Background: Cancer/testis (CT) antigens are protein antigens normally expressed only in germ cells of testis, and yet are expressed in a proportion of a wide variety of human cancers. CT antigens can elicit spontaneous immune responses in cancer patients with CT-positive cancers, and CT antigen-based therapeutic cancer vaccine trials are ongoing for CT-rich tumors. Although some previous studies found breast cancer to be CT-poor, our recent analysis identified increased CT mRNA transcripts in the ER-negative subset of breast cancer. Methodology/Principal Findings: In this study, we performed a comprehensive immunohistochemical study to investigate the protein expression of eight CT genes in 454 invasive ductal carcinomas, including 225 ER/PR/HER2-negative (triple-negative) carcinomas.
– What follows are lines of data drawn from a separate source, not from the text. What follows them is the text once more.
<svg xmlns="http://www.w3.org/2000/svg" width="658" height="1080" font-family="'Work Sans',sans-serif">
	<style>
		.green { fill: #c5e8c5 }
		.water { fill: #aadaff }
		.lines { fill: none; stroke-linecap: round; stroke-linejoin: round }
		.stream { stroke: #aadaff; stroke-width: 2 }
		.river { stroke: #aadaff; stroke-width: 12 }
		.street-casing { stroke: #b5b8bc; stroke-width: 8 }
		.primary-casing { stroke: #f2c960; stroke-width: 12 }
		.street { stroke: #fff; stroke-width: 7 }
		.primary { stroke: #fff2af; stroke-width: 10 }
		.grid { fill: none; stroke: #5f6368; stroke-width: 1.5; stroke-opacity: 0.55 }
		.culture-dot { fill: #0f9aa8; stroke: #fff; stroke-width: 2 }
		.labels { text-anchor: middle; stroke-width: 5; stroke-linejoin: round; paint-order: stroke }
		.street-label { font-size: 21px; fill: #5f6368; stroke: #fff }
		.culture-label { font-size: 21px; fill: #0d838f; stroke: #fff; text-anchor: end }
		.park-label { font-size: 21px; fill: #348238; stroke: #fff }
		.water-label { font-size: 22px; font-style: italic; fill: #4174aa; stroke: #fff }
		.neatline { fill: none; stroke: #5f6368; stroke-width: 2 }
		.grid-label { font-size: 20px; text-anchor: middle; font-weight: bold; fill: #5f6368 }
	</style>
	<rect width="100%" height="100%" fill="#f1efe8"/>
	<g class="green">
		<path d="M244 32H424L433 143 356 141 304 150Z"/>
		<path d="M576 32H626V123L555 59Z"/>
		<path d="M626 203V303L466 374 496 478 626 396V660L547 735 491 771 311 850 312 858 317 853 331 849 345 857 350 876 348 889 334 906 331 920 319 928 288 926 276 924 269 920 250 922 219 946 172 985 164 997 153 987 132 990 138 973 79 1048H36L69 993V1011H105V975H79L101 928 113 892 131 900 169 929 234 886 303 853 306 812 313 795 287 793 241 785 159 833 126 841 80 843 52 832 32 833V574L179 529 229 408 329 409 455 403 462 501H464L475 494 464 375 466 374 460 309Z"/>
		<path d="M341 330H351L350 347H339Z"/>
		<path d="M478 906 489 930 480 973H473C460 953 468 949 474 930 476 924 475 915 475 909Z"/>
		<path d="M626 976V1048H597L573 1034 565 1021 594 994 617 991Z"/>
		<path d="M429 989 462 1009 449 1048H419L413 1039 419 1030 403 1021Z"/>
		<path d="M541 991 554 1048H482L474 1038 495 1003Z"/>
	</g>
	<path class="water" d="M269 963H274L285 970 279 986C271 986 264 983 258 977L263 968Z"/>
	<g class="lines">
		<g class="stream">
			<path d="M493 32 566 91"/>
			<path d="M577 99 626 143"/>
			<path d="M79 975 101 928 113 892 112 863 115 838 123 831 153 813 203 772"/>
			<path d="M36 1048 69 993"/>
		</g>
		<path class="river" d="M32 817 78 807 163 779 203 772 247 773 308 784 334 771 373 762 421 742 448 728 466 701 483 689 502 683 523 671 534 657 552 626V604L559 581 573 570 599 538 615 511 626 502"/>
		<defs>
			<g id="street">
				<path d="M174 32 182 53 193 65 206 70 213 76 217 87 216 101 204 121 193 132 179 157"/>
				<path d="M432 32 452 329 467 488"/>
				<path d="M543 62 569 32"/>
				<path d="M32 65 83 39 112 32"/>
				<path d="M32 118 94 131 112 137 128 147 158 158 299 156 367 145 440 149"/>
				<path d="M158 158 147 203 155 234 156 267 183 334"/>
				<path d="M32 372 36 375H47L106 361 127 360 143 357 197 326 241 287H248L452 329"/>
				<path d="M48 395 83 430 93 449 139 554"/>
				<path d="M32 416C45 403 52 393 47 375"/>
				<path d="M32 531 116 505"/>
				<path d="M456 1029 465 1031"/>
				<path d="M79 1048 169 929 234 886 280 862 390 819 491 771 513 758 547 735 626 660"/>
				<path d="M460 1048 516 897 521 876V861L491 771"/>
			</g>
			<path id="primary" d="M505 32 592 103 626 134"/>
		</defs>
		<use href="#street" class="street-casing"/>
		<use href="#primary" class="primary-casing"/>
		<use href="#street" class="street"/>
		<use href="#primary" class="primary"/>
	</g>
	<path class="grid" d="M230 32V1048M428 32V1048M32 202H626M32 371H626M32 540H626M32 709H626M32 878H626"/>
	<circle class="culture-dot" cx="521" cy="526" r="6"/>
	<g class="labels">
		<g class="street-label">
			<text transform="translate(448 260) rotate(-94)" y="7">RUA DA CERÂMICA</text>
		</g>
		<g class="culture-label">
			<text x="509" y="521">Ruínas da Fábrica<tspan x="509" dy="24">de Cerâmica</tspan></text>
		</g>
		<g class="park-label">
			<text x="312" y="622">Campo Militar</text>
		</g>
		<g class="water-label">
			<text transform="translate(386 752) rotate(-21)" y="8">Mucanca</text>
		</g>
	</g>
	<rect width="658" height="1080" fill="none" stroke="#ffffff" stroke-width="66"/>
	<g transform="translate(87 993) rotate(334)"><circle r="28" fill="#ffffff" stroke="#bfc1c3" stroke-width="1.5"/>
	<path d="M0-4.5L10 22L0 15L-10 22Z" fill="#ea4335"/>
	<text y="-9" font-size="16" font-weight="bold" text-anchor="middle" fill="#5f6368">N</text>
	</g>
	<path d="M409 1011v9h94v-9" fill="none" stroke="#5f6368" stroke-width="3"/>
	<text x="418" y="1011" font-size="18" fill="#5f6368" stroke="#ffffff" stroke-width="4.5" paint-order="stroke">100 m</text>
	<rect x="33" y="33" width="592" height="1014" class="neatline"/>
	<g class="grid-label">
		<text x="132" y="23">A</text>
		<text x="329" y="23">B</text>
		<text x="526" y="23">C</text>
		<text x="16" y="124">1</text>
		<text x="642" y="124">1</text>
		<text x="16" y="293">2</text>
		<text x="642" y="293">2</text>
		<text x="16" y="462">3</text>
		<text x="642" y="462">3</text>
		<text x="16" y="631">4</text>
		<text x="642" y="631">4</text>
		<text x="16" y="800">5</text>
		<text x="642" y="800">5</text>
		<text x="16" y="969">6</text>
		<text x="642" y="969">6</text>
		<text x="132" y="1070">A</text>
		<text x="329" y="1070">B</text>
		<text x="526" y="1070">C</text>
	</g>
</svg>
We found significantly more frequent expression of all eight CT antigens in ER-negative cancers, and five of them-MAGEA, CT7, NY-ESO-1, CT10 and CT45, were expressed in 12-24% of ER-negative cancers, versus 2-6% of ER-positive cancers (p < 0.001 to 0.003). In comparison, GAGE, SAGE1 and NXF2 were only expressed in 3-5% of ER-negative and 0-2% of ER-positive cancers. ER-negative cancers were also more likely to simultaneously co-express multiple CT antigens, with 27% (34/125) of ER-negative, CT-positive tumors expressing three or more CT antigens. HER2 status had no consistent effect on CT expression, and triple-negative carcinomas showed similar frequencies of MAGEA and NY-ESO-1 expression as ER-negative/HER2-positive carcinomas. More frequent CT expression was also found in tumors with higher nuclear grade (p < 0.001 to p = 0.01) and larger in size (> 2 cm). Conclusions/Significance: CT antigens are preferentially expressed in hormone receptor-negative and high-grade breast cancer. Considering the limited treatment options for ER/PR/HER2 triple-negative breast cancer, the potential of CT-based immunotherapy should be explored.